The scientific and technical information on the Quanshuigou, Shizhuanggou, and Xiaohuangshan mining right areas and mines located in located in Xinjiang Uygur Autonomous Region of the People's Republic of China, which is contained in this offering memorandum, was prepared in compliance with the Australasian Code for Reporting of Exploration Results, Mineral Resources and Ore Reserves (the "JORC Code") published by the Joint Ore Reserves Committee of the Australasian Institute of Mining & Metallurgy, Australian Institute of Geoscientists, and Minerals Council of Australia.
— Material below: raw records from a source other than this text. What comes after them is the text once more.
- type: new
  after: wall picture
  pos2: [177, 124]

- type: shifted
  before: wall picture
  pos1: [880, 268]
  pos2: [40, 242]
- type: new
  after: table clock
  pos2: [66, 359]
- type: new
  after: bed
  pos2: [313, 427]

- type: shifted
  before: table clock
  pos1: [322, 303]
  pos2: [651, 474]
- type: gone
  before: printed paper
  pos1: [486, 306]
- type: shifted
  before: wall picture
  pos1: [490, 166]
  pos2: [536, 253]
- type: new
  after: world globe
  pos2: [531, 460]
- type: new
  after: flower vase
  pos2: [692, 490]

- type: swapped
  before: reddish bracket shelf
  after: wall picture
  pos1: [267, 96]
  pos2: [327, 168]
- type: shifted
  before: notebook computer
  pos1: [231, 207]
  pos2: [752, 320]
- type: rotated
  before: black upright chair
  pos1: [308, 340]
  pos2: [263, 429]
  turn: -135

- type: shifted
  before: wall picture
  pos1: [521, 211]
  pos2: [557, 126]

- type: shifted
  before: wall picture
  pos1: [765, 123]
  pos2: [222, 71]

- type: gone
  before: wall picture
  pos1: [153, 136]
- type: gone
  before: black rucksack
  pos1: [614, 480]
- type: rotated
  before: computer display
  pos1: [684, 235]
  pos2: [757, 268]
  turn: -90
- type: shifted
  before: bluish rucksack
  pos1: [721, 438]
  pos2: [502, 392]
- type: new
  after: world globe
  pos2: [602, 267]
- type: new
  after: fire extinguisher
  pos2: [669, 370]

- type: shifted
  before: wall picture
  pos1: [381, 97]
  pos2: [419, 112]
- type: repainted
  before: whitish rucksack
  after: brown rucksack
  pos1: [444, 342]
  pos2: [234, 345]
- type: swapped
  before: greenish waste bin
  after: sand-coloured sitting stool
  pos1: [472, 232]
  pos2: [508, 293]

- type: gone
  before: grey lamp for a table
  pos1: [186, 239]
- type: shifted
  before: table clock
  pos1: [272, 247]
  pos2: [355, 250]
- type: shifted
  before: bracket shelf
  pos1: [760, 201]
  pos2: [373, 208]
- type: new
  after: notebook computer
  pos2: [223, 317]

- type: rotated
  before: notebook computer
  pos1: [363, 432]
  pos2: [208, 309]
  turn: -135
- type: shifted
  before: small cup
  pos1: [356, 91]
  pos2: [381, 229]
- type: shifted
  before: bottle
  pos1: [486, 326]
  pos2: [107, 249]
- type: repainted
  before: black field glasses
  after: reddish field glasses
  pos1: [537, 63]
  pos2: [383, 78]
In the opinion of John T. Boyd Company ("JTBC") in the context of the Quanshuigou, Shizhuanggou, and Xiaohuangshan mining right areas and mines located in Xinjiang Uygur Autonomous Region of the People's Republic of China (i) the definitions and standards of the JORC Code are substantively similar to the CIM Standards, which are recognised by the Canadian regulatory authorities and contained in NI 43-101; and (ii) a reconciliation of mineral resources and mineral reserves prepared in compliance with the JORC Code would not result in a materially different mineral resources and mineral reserves as prepared in compliance with the CIM Standards.